Offering to share their experiences the minister said, “We call our fight against these organisations as a low cost, high impact one as there was no billions of dollars spent, no fighter jets or tens of thousands of  troops in the battle. Even though we may have won the battle against these extremists." He remarked that they need a collective effort to win the war. The minister questioned the extremism that is affecting the entire region by asking “how do you deal with young men and women who blow themselves up, they are also our children but they are misguided.”
“The Muslim community is losing that war and we need to regain the confidence of our children, we need to give them a meaningful life and education and take care of them.” The minister pointed out that there was a big need to change the strategy which cannot be localised anymore and a major shift in the minds of the people was required.

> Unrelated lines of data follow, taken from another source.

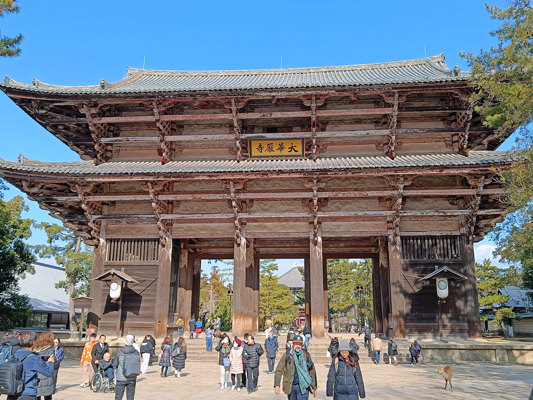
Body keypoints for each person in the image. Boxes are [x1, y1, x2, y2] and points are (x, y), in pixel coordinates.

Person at [6, 331, 55, 400]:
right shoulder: (34, 358)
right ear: (34, 343)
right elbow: (49, 372)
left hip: (13, 392)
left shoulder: (15, 354)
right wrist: (50, 362)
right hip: (27, 393)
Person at [274, 334, 317, 400]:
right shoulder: (287, 355)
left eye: (299, 344)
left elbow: (312, 371)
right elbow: (279, 370)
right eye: (296, 344)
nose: (298, 346)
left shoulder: (306, 355)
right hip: (291, 386)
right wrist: (277, 385)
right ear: (293, 344)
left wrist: (314, 387)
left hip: (304, 386)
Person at [112, 334, 140, 400]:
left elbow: (115, 364)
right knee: (130, 397)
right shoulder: (136, 352)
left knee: (118, 397)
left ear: (125, 342)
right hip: (132, 377)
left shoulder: (119, 352)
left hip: (121, 377)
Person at [34, 332, 57, 400]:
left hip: (37, 375)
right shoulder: (50, 350)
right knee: (47, 396)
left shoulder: (35, 349)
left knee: (37, 395)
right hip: (47, 375)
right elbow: (53, 363)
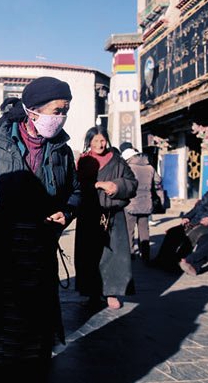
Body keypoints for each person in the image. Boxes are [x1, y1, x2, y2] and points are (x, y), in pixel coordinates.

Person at [0, 76, 81, 381]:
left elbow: (76, 191)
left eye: (65, 111)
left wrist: (67, 211)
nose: (61, 117)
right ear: (33, 110)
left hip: (37, 261)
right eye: (57, 110)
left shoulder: (63, 151)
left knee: (30, 340)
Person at [74, 126, 137, 310]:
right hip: (89, 215)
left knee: (114, 256)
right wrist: (97, 184)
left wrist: (117, 186)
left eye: (102, 140)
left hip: (112, 215)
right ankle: (92, 293)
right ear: (89, 142)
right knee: (90, 255)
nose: (99, 144)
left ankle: (111, 292)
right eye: (95, 141)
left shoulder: (117, 161)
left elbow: (132, 183)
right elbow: (75, 184)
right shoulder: (84, 161)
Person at [153, 170, 208, 271]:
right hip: (196, 221)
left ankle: (178, 262)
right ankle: (162, 259)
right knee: (174, 232)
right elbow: (197, 208)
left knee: (193, 235)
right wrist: (187, 217)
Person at [121, 143, 159, 262]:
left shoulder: (128, 167)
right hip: (146, 203)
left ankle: (130, 254)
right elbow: (158, 181)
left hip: (131, 204)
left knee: (129, 230)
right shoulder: (150, 167)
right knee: (144, 230)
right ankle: (146, 255)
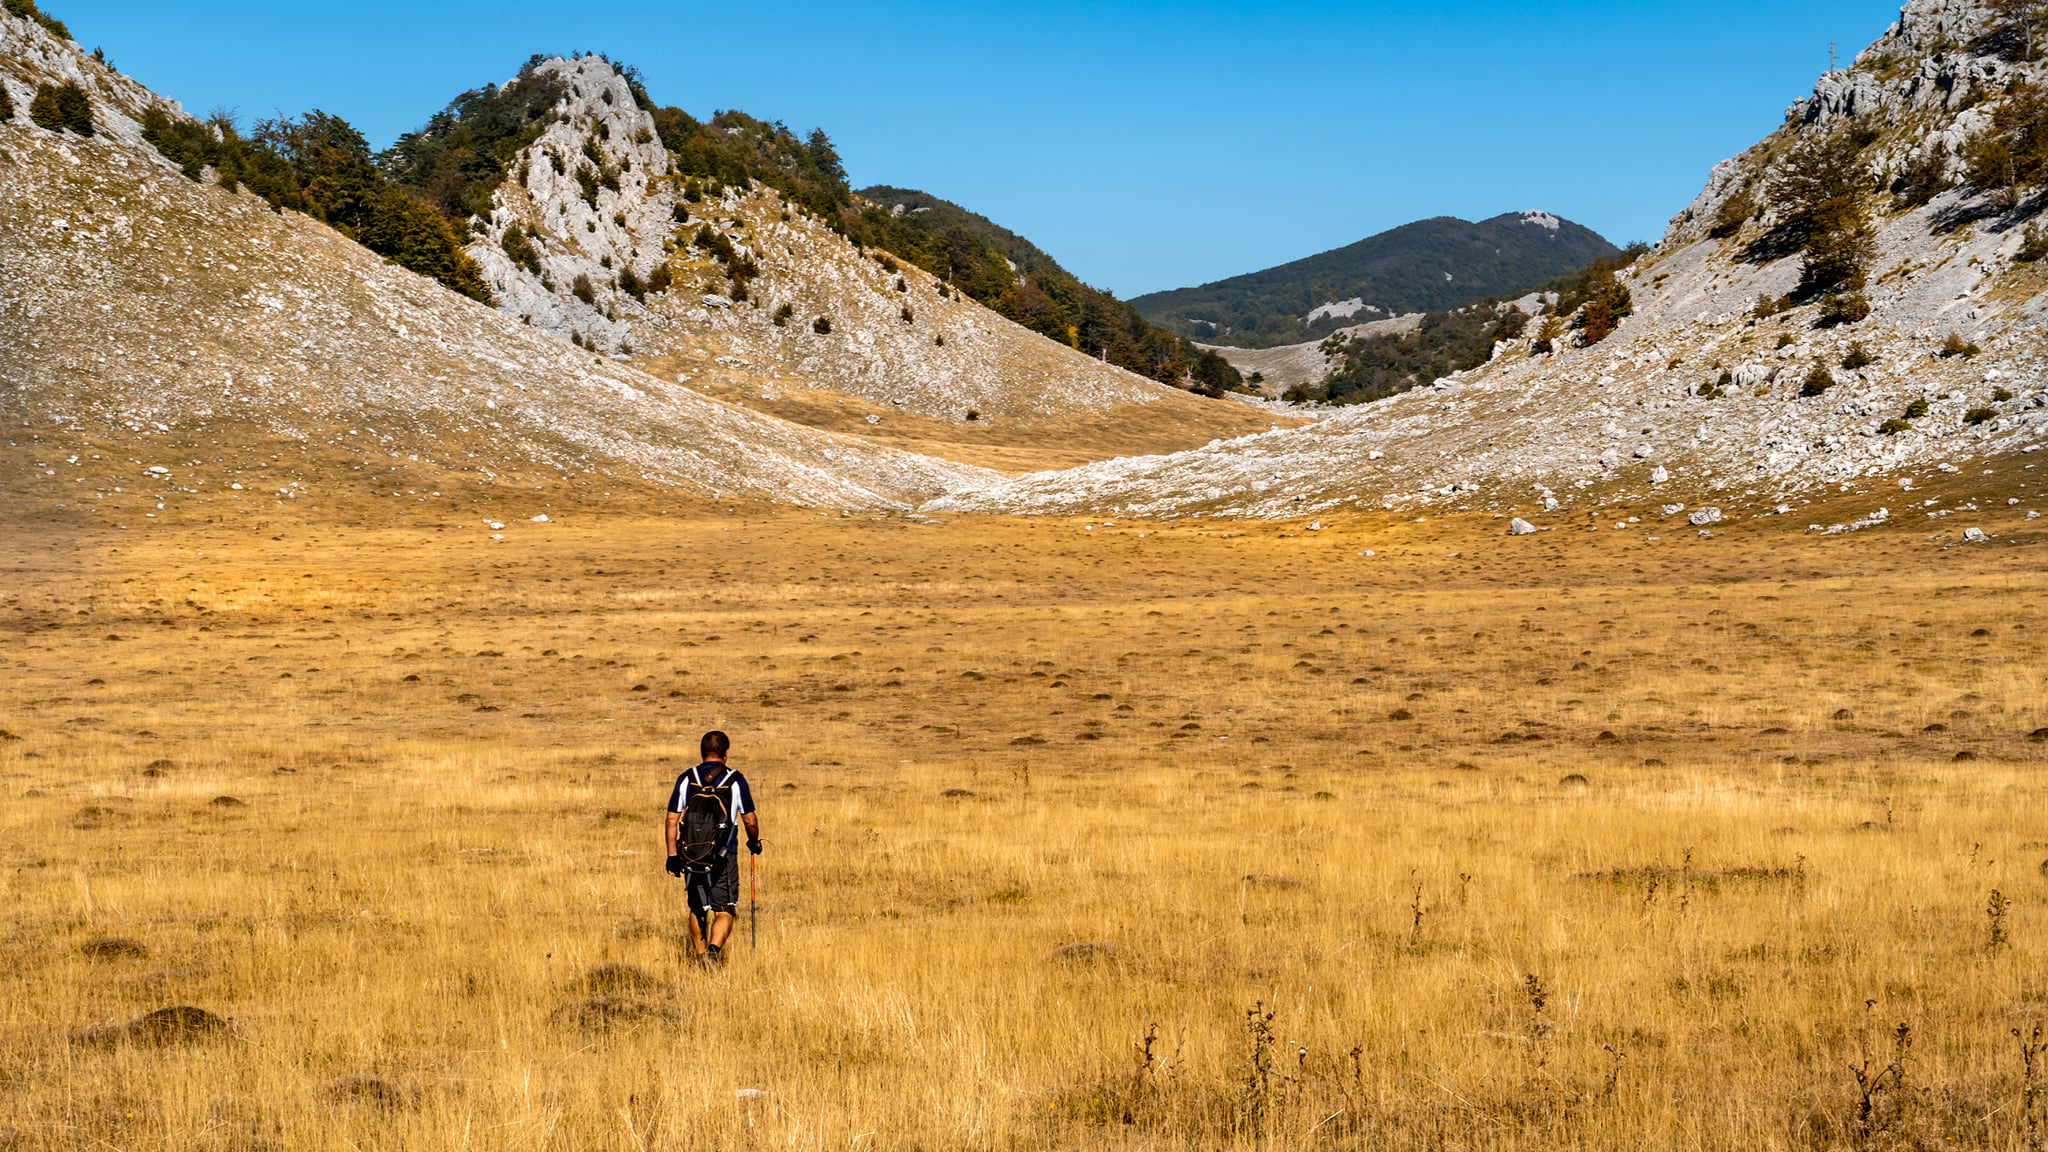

“The danger is around us, it is the enemy within and not outside,” he pointed out,  "A common understanding of the problem is essential  as the magnitude of the current conflict has made it imperative that everyone comes together for a common action."
Regarding the solutions, the minister agreed that there were differences as it was not possible to deal with them in an isolated manner, rather to start thinking collectively on the solution was a  good beginning as is now taking place. The minister was categorical in that military solution would never work, as this is a socio-economic and alienation issue.
One of the most important steps to deal with these issues, the minister stated was to share intelligence so as to understand the problems better and be able to jointly act on solutions. Expressing his regret over the damage and harm being done to Islam, he said, “most damaging other than human life and property loss was the damage to Islam in the eyes of others.”
Despite all the issues facing the Muslim world, the minister reiterated that the OIC had to be relevant, the organisation has the potential to do what needs to be done, but we have to be realistic in our expectations. “If one looks at the big picture of the Muslim world the problem is still manageable,” the minister argued and added that the OIC required a new strategy, new funding and economic strategy as they already shared a common bond of Islam that is very strong, a brotherly thing in the heart and mind.
In the past many issues from poor governance to economic exclusion, social alienation allowed groups to take advantage and misguide the youth, these issues need to be addressed and dealt with to avoid future repercussions. On the situation in Somalia, the minister was upbeat that the recovery which has many elements was on course and there was a unity in purpose to ensure that it succeeds.  “There have been no clan wars for the past 15 years and every one of the groups have come together to work for peace,”
Though there are still many issues to be resolved the Somali people are now talking about governance and economic prosperity which is a positive sign. "Traditional aid may not help anymore," he pointed out, adding that today the buzzword is investment and though it is not progressing as fast as they wish there is still considerable investments coming in.